▶ **About this task**:
Between the line containing "Barnleksaker" and the line containing "Inspiration" lies a run of lines; give that run again exactly, with both of those lines, and nothing else from the entries below.

Data for this task START

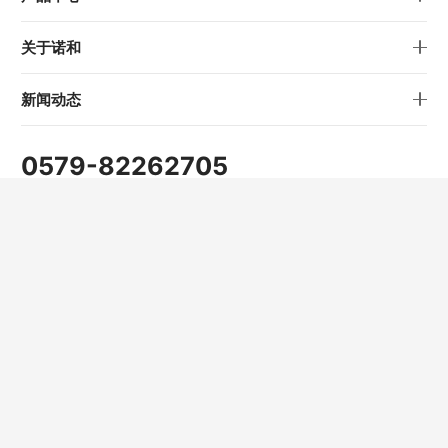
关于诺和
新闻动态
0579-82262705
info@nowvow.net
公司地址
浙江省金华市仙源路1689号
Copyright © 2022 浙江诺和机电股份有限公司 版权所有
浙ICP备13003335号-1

Data for this task END
Data for this task START

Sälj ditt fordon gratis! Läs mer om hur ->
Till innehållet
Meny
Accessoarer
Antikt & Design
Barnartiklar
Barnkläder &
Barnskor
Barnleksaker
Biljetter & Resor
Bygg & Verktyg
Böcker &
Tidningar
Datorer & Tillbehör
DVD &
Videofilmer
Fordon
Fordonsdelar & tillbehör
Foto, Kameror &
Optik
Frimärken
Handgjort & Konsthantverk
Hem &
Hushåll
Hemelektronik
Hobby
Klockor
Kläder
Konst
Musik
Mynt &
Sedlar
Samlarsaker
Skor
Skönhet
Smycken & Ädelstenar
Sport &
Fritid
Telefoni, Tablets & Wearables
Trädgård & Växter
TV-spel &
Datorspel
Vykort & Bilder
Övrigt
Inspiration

Data for this task END

▶ **Response for this exercise**:
Barnleksaker
Biljetter & Resor
Bygg & Verktyg
Böcker &
Tidningar
Datorer & Tillbehör
DVD &
Videofilmer
Fordon
Fordonsdelar & tillbehör
Foto, Kameror &
Optik
Frimärken
Handgjort & Konsthantverk
Hem &
Hushåll
Hemelektronik
Hobby
Klockor
Kläder
Konst
Musik
Mynt &
Sedlar
Samlarsaker
Skor
Skönhet
Smycken & Ädelstenar
Sport &
Fritid
Telefoni, Tablets & Wearables
Trädgård & Växter
TV-spel &
Datorspel
Vykort & Bilder
Övrigt
Inspiration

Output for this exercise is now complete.